Los enamorados suelen tener las ansias de demostrar sus sentimientos en cada ocasión que se les presente, una de ellas es la de San Valentín, donde armados de chocolates, peluches y flores buscan hacerle saber a su amada o amado el afecto que siente.

La vista moderna de una ciudad con historia
Mientras que otros más osados encuentran en esta fecha, regalarse un viaje a un destino de ensueño y que tenga tintes románticos, con el fin de disfrutar de veladas inolvidables en un entorno ideal y extraordinario por belleza y encanto.
Uno de estos lugares que son muy elegidos para una escapada romántica de San Valentín, es la pintoresca ciudad de Cartagena de Indias, la cual es una muestra de historia, leyendas y tradiciones donde sus costas se ven bañadas por las transparentes aguas del Caribe.
Un viaje hasta aquí, significa disfrutar del notable conjunto arquitectónico que aquí se conserva como tesoro preciado, la belleza de sus callejuelas ancestrales por donde caminaron antiguos amores ya extintos y que vuelven al presente en los pasos de las parejas enamoradas que se asombran con las bondades de esta tierra.
Tierra que sirvió en mil oportunidades de inspiración de poemas enamorados y de los que solo quedan leyendas.
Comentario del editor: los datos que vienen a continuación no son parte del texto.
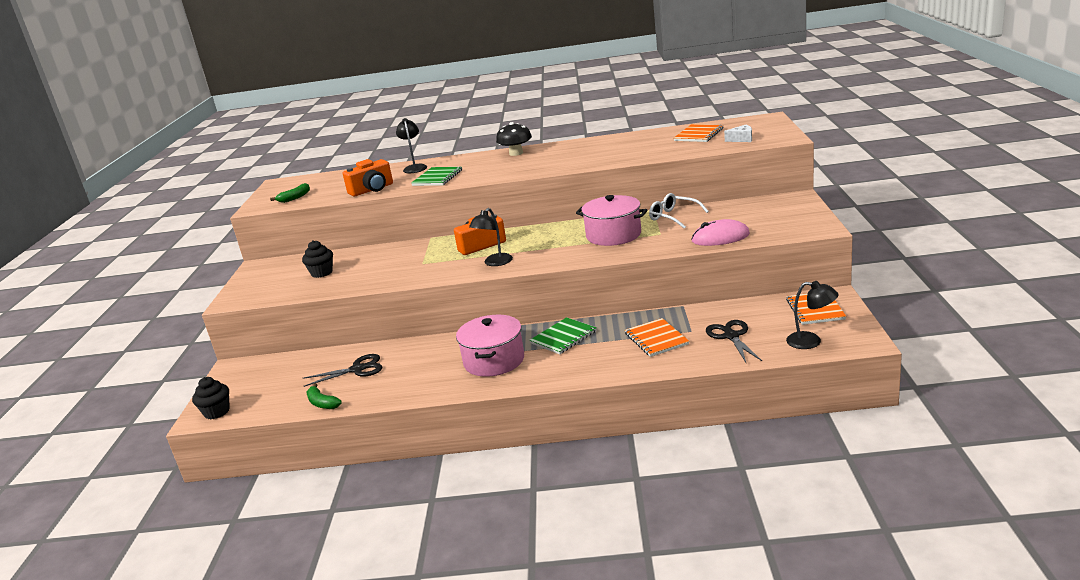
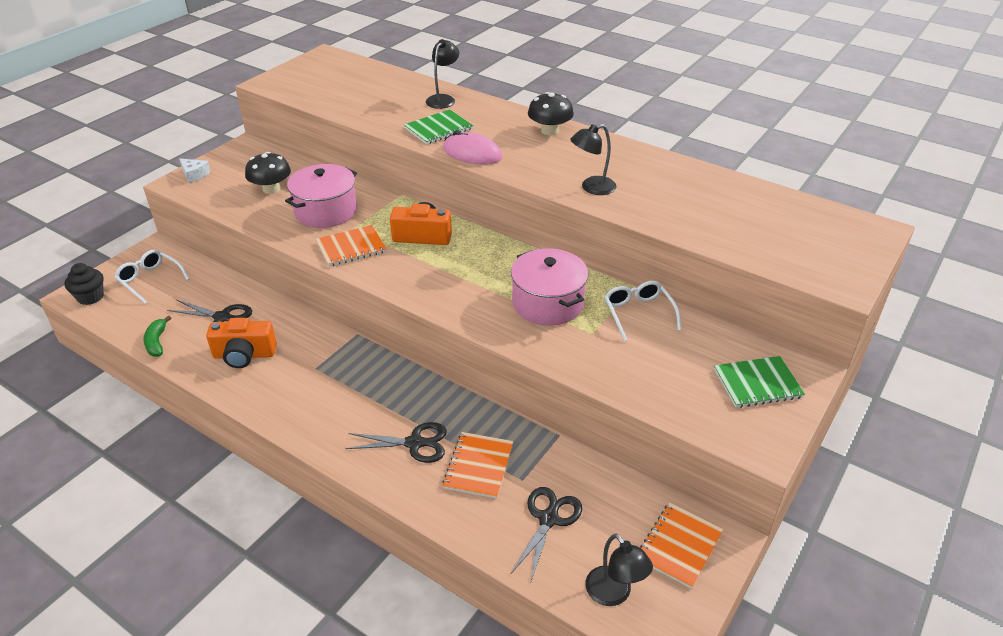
camera: 30 degrees right, 15 degrees up
(258, 381) = (150, 280): none -> white glasses
(295, 198) = (307, 86): green banana -> none
(322, 273) = (271, 189): black cupcake -> black mushroom
(372, 190) = (370, 113): orange camera -> orange camera (244, 355)
(494, 361) = (322, 387): pink pot -> pink pot (326, 211)
(495, 263) = (402, 272): black lamp -> black lamp (592, 188)
(563, 337) = (407, 399): green notebook -> green notebook (757, 383)
(600, 350) = (414, 443): none -> black scissors
(698, 135) = (759, 213): orange notebook -> orange notebook (351, 247)
(720, 238) = (640, 384): pink mouse -> pink mouse (472, 153)
(742, 139) = (793, 253): white cheese -> white cheese (194, 175)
De relatos novelescos y de biografías trasnochadas, después de largas noches de diversión en los múltiples bares costeños.

Sus ntiguas callejuelas son la muestra de una historia antigua
Donde es posible recorrer el antiguo mercado de esclavos, hoy convertido en el portal de los dulces, donde vendedores y artesanos ofrecen sus dulces caseros bajo las edificaciones de múltiples colores, que hacen alejas la triste historia del lugar, convirtiéndolo en un bello paseo.
Desde ahí como por arte de magia, se abren los caminos para recorrer el corralito de piedra, como le dicen los lugareños a este sector de la costa donde cada casa esboza en su fachada su descendencia de joya colonial.
Donde cada calle y callejuela adopta nombres poéticos como “calle de la soledad” o “del candilejo” y que caprichosamente cambia de nombre en cada esquina.
Donde los enamorados disfrutaran del toque colorido de las palanqueras, ofreciendo frutas tropicales que cargan en cestas sobre su cabeza. Que pueden combinar con las visitas a lugares históricos con paseos a las islas, que parten desde el muelle de los Pegasos.
Y antes que el idilio romántico llegue a su fin que mejor que despedirse con un paseo por las extensas murallas, donde se cansaran las piernas por escalones y rampas para tener una vista diferente de la ciudad antigua. Disfrutando de sentarse entre cañones y baluartes y contemplar de los colores que dibuja el atardecer sobre el mar.